§ **Problem statement**
Would you return the lines between the one holding "M51 683 370 733 343 783 271 769" and the one holding "M2 640 289 502 489 397 790 228", inclusive, and only those, exactly as they stand in the listing below?

*** Opening of Record set ***

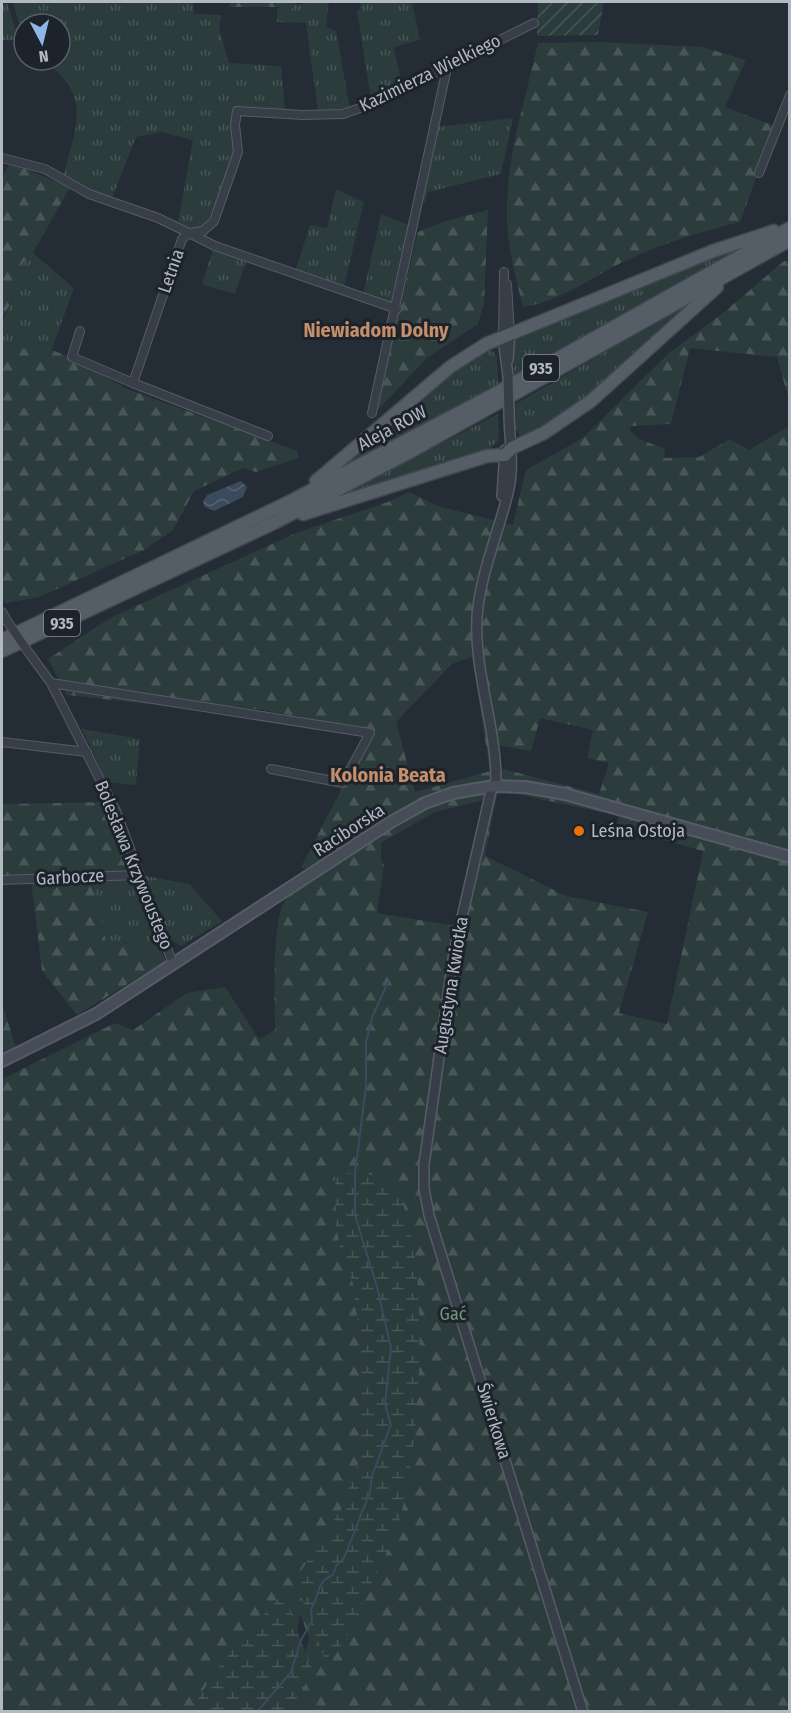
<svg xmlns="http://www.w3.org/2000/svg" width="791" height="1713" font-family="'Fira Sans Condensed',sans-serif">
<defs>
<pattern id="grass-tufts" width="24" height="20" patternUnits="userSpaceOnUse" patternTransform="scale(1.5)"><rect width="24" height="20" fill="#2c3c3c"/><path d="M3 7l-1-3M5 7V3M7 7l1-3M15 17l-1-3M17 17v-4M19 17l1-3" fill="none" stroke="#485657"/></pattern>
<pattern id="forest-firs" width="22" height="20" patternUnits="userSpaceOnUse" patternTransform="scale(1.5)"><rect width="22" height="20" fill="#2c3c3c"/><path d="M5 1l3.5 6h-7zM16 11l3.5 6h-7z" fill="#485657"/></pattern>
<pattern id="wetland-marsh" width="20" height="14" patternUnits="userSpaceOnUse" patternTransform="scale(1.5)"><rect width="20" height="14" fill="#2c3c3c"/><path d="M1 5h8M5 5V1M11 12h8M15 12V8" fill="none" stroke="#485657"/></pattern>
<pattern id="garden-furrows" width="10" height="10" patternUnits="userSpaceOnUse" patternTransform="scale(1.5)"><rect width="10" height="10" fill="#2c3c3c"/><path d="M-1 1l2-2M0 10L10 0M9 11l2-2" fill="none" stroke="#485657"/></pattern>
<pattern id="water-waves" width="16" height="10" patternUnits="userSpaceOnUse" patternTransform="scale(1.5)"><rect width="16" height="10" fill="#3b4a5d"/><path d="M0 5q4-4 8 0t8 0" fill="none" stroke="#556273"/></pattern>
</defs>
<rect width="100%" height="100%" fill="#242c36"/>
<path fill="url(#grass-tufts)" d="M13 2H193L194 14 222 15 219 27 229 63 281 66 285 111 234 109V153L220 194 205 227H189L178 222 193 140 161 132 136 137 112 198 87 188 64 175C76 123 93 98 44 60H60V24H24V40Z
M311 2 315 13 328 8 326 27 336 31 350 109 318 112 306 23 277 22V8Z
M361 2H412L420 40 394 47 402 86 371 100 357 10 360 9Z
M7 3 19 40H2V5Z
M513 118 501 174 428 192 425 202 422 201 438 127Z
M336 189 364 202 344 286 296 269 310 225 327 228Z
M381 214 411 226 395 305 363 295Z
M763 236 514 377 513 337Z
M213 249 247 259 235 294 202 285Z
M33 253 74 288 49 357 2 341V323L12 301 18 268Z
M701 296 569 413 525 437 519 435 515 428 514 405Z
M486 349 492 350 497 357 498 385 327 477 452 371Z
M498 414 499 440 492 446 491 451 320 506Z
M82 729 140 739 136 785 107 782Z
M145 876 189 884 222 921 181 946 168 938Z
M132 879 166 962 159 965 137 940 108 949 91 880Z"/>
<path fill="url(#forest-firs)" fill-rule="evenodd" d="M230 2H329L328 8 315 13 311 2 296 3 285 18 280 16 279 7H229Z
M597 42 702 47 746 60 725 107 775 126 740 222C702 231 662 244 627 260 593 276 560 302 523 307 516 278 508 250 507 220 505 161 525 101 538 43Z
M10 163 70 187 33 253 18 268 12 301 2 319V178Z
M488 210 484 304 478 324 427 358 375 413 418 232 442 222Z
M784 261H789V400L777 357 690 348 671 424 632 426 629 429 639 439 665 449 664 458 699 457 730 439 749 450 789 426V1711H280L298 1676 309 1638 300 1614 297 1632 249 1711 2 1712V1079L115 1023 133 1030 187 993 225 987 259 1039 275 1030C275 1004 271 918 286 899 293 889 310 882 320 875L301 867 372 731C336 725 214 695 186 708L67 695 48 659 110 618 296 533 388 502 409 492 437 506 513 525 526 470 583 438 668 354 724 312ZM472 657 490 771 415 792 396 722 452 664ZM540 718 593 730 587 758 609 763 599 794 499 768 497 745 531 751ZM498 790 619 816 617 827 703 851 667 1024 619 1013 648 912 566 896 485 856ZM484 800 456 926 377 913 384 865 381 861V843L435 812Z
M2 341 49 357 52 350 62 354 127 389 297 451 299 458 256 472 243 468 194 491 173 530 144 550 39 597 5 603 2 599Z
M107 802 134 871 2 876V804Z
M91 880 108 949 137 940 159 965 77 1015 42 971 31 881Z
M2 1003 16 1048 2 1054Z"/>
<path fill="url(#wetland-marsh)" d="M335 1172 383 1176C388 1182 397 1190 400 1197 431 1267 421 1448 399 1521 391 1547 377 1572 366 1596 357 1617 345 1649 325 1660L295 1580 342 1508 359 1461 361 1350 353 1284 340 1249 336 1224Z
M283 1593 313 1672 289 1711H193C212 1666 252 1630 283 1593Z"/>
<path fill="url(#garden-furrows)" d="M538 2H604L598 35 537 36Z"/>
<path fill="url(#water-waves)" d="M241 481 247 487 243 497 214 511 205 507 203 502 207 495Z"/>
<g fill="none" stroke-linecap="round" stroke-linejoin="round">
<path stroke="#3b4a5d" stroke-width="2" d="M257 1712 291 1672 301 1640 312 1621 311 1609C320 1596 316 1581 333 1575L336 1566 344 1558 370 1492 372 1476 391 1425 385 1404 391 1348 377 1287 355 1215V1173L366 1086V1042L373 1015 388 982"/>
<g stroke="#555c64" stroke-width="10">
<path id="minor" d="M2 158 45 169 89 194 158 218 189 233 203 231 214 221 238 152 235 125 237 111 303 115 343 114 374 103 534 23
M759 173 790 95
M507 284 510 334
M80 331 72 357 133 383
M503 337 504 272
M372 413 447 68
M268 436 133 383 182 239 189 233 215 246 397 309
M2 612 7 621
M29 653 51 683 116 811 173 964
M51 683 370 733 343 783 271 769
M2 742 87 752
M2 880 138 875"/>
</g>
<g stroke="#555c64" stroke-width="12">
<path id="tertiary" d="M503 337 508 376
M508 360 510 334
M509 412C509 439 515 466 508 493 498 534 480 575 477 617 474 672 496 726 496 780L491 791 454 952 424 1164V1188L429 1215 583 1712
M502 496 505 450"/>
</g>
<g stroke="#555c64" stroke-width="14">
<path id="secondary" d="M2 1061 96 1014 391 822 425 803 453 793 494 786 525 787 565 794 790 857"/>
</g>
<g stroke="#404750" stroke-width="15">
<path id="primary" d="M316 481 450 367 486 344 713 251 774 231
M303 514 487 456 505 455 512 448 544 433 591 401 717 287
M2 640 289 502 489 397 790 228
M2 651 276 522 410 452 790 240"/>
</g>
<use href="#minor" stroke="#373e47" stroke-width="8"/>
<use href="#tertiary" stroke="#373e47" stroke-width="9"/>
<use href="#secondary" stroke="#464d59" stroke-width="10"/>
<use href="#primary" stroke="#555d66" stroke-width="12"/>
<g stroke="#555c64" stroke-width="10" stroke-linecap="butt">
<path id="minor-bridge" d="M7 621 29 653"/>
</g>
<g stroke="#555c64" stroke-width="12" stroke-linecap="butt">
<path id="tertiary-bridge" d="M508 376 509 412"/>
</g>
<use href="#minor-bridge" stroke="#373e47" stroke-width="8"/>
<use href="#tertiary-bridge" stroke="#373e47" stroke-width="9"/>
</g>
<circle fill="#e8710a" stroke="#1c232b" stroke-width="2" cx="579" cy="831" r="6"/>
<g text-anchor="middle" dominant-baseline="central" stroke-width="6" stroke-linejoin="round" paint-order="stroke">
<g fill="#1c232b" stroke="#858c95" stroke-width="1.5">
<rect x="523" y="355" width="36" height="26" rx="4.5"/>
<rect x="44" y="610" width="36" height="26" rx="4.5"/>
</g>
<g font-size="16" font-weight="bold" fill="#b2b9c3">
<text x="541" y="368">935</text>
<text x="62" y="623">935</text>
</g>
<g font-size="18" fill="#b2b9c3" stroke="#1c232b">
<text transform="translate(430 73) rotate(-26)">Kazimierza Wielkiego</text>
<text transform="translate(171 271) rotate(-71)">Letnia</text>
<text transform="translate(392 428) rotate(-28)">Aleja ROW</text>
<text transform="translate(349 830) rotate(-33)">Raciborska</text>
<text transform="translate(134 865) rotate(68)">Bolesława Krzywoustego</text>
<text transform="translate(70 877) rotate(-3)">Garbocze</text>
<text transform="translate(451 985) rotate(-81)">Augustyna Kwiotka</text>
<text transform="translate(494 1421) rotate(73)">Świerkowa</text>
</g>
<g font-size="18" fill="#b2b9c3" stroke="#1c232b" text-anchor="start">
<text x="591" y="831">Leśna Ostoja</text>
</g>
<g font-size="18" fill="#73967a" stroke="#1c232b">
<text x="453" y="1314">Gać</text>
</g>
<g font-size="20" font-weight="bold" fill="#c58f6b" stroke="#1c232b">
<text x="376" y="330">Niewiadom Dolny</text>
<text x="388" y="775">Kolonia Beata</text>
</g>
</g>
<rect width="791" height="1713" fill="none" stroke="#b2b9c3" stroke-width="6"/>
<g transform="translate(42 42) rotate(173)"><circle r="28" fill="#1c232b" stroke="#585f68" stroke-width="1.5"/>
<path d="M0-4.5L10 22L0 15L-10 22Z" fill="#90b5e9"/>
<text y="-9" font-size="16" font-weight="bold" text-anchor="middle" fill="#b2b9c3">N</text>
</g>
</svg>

*** Close of Record set ***

§ **Result**
M51 683 370 733 343 783 271 769
M2 742 87 752
M2 880 138 875"/>
</g>
<g stroke="#555c64" stroke-width="12">
<path id="tertiary" d="M503 337 508 376
M508 360 510 334
M509 412C509 439 515 466 508 493 498 534 480 575 477 617 474 672 496 726 496 780L491 791 454 952 424 1164V1188L429 1215 583 1712
M502 496 505 450"/>
</g>
<g stroke="#555c64" stroke-width="14">
<path id="secondary" d="M2 1061 96 1014 391 822 425 803 453 793 494 786 525 787 565 794 790 857"/>
</g>
<g stroke="#404750" stroke-width="15">
<path id="primary" d="M316 481 450 367 486 344 713 251 774 231
M303 514 487 456 505 455 512 448 544 433 591 401 717 287
M2 640 289 502 489 397 790 228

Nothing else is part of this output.